И вот ты массировала нас обоих, а я все лежал, по-прежнему изумленный, парализованный новизной происходящего, этим причудливейшим поворотом судьбы. Я боялся реагировать, не решался сделать хоть что-нибудь, чтобы малейшим неуместным жестом не нарушить то изумительное (и, разумеется, по необходимости шаткое) сочетание обстоятельств, что привело к этой нежданной рапсодии.
Направляя мои утопшие пальцы быстрыми, сильными ударами, ты внезапно содрогнулась, вздохнула и моментально вытащила мою руку и похлопала по запястью. Опустила платье, натянула белье, затем встала на колени и взяла меня в рот — сосала и двигалась туда-сюда, волосами щекоча мне бедра.
Я просто смотрел. Может, дело в изумлении, может — что более вероятно, — я просто был еще слишком маленький. Так или иначе, в этом отсосе всухую не случилось оргазмической волны восторга, и за все время не выделилось ничего. Щекотка, движения, сосание продолжались некоторое время, пока слуга, который все больше нервничал, что его поймают, не постучал в дверь и не скрипнул ею, чтобы прошептать предупреждение. Ты выпустила мою розовую опухоль изо рта, словно блестящий леденец, поцеловала, накрыла ее и вышла со спокойным изяществом; дверь открылась, закрылась, и я остался один.

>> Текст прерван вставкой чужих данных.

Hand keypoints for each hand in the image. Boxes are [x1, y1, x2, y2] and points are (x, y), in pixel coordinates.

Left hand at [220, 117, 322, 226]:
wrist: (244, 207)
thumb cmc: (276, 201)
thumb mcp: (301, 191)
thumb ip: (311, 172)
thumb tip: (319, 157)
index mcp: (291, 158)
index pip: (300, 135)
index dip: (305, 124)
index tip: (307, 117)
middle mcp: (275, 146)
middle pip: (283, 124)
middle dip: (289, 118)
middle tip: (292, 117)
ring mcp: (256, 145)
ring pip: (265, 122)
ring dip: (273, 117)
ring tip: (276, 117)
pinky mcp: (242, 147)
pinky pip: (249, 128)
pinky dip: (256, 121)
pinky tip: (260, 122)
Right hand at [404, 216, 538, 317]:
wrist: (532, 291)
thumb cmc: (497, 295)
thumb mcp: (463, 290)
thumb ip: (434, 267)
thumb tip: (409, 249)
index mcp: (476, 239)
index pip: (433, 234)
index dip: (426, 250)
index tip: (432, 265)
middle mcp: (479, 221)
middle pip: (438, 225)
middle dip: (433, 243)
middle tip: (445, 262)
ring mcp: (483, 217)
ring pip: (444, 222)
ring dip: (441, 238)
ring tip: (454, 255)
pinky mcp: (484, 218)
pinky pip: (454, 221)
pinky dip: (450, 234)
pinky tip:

Или не совсем; я снова откинул одеяло, чтобы посмотреть на нового, но теперь медленно идущего на убыль друга. Я подергал его в целях эксперимента, нюхая странно пахнущие пальцы, но мужское естество мое опало само по себе, и целиком я больше не видел его до того дня, когда ветер и дождь заманили меня в топкие леса.
Ты же, милая моя, снова увидела пробужденного тобой призрака лишь в ту встречу на крыше замка — десятилетие спустя, как-то теплой ночью, над балом.
Глава 15
Черная колодезная вода воняет; грязно-потный аромат, что из плодородности своей должен быть, по крайней мере, теплым и обволакивающим, а вместо этого холоден и резок. Я улавливаю и человеческое зловоние — вино и пища, выблеванные сверху, смешались с мочой, образовав в дополнение к собственному земляному запаху дыры атмосферу еще более пикантную.
Я втягиваю носом кровь; в закрытом шлеме звук оглушителен. Пытаюсь встать, но парализован холодом. Интересно, сколько же я тут пролежал. Наклоняю голову, бренча шлемом о стену шахты и пытаясь разглядеть вершину колодца. Свет. Кажется, сквозь прорези в шлеме — свет. Или нет. Я моргаю, и перед глазами все плывет. Болит шея. Опускаю голову и все равно вижу свет.